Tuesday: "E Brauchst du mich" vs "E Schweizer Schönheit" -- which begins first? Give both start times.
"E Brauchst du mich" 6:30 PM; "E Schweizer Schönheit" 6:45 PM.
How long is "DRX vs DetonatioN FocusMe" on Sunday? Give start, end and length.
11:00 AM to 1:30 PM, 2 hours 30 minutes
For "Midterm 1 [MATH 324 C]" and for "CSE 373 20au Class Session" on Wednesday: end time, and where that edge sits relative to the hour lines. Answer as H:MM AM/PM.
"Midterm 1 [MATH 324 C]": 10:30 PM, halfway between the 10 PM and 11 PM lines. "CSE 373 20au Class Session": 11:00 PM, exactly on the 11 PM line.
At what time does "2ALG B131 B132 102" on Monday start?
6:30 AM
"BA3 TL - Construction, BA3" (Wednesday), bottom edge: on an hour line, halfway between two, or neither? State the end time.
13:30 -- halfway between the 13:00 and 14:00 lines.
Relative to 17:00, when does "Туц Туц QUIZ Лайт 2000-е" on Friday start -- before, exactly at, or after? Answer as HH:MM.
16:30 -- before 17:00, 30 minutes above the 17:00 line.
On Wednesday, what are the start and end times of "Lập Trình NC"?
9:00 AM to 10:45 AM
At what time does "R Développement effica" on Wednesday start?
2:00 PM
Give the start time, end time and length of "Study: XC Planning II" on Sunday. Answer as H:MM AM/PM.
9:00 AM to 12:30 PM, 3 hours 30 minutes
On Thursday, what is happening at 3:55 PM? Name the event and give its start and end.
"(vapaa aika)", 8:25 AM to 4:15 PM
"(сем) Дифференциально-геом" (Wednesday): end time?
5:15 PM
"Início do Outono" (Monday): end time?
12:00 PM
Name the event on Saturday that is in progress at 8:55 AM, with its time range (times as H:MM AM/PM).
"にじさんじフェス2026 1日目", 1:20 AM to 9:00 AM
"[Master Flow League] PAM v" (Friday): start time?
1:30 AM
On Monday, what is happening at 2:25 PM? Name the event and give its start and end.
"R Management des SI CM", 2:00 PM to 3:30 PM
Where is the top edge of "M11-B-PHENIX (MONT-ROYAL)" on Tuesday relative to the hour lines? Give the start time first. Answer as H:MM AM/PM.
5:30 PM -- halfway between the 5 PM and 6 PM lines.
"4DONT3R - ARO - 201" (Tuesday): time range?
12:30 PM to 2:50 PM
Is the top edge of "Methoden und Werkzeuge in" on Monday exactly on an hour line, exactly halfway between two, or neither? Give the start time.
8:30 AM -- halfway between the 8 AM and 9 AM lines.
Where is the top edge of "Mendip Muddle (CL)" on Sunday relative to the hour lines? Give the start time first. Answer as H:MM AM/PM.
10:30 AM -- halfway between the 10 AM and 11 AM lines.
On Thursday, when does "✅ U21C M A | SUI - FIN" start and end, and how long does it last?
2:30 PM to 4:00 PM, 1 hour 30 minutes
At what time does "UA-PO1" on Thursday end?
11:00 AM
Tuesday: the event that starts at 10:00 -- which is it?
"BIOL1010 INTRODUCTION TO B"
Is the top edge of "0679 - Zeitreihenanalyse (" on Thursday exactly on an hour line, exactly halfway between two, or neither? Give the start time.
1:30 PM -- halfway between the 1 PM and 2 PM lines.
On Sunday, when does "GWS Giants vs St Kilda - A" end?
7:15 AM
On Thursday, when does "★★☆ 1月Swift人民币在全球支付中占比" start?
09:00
= = = =
# EXERCISE DIRECTIONS:
Copy out, in full, each line above that contains the word "Wednesday".

# RESPONSE TO THIS EXERCISE:
For "Midterm 1 [MATH 324 C]" and for "CSE 373 20au Class Session" on Wednesday: end time, and where that edge sits relative to the hour lines. Answer as H:MM AM/PM.
"BA3 TL - Construction, BA3" (Wednesday), bottom edge: on an hour line, halfway between two, or neither? State the end time.
On Wednesday, what are the start and end times of "Lập Trình NC"?
At what time does "R Développement effica" on Wednesday start?
"(сем) Дифференциально-геом" (Wednesday): end time?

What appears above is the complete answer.